To explore the links between transit time, gut microbes, and health, ZOE analyzed the gut microbiomes of each participant and collected data about their diet and health.

“There are several scientific ways of measuring gut transit time, such as swallowing special capsules or a small wireless device,”​ explained Dr. Sarah E. Berry, Reader in Nutrition Sciences at King’s College London and co-lead author of the new study. “But these methods are complicated and invasive and can’t easily be done at home. Our data shows that transit time, tracked with blue dye, is an indicator of gut health, and is better than other non-invasive methods available.”

ETA

blue

The research also revealed that shorter transit times were generally associated with better health, less abdominal fat, and healthier responses to food. Findings also showed differences in diet and gut microbiome composition between people with shorter and longer transit times, with specific foods and strains of bacteria associated with speedier or slower transit times. Those with longer passage times had more microbes that feed on protein along with fewer fiber-loving bugs that produce helpful molecules called short-chain fatty acids, which are linked to better gut health. 

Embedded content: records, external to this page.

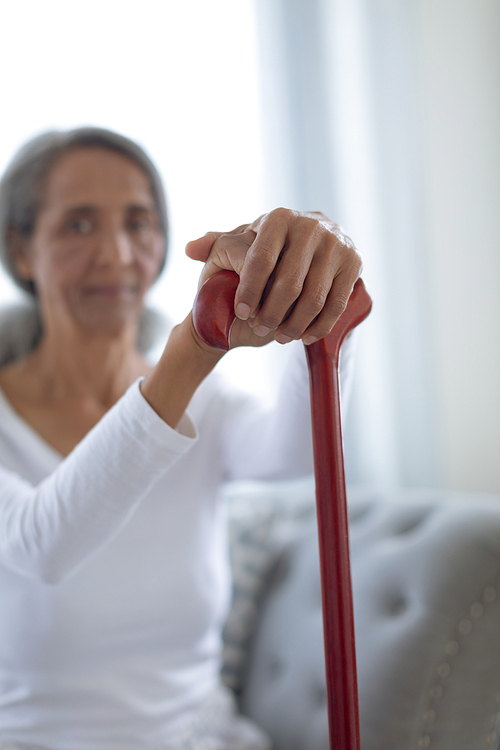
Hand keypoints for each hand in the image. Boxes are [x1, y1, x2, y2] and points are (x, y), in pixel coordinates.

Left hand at [185, 208, 361, 346]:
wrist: (318, 237)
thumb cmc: (272, 244)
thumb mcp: (244, 238)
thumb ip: (216, 244)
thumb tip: (190, 250)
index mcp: (278, 218)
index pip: (261, 259)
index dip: (250, 290)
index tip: (242, 312)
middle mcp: (310, 226)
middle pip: (289, 284)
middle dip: (272, 313)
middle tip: (260, 329)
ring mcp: (336, 245)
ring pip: (314, 298)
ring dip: (295, 324)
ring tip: (279, 336)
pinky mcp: (355, 263)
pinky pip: (336, 304)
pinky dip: (319, 325)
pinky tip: (303, 336)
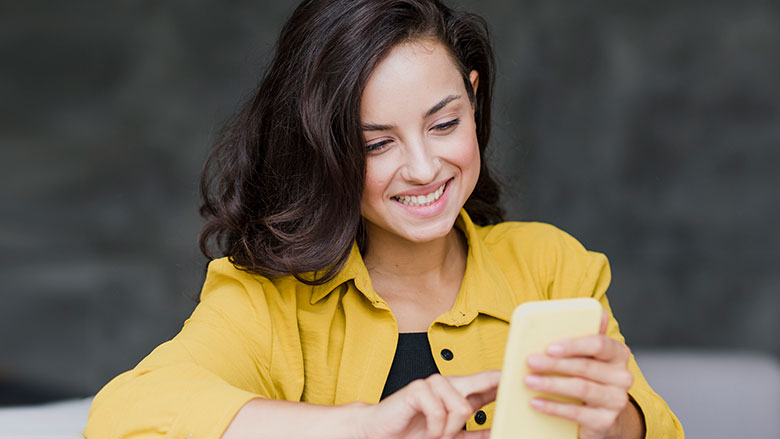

Another finding was that people with slower transit times were more likely to have more diverse gut microbiomes, which is often associated with a healthy gut. This suggests that more microbiome diversity may not always be a sign of better health for people who don’t poop as often. People with very fast transit times, perhaps suffering from diarrhea, tended to have a less healthy gut microbiome.

Evoking wonder 

Professor Tim Spector, epidemiologist from King’s College London and scientific founder of ZOE, said that the key to health and weight loss has nothing to do with fad diets and calories, and everything to do with the microbes inside us. “The Blue Poop Challenge is a simple way to find out what is going on in your gut. All you need are a couple of blue muffins and a spirit of curiosity.”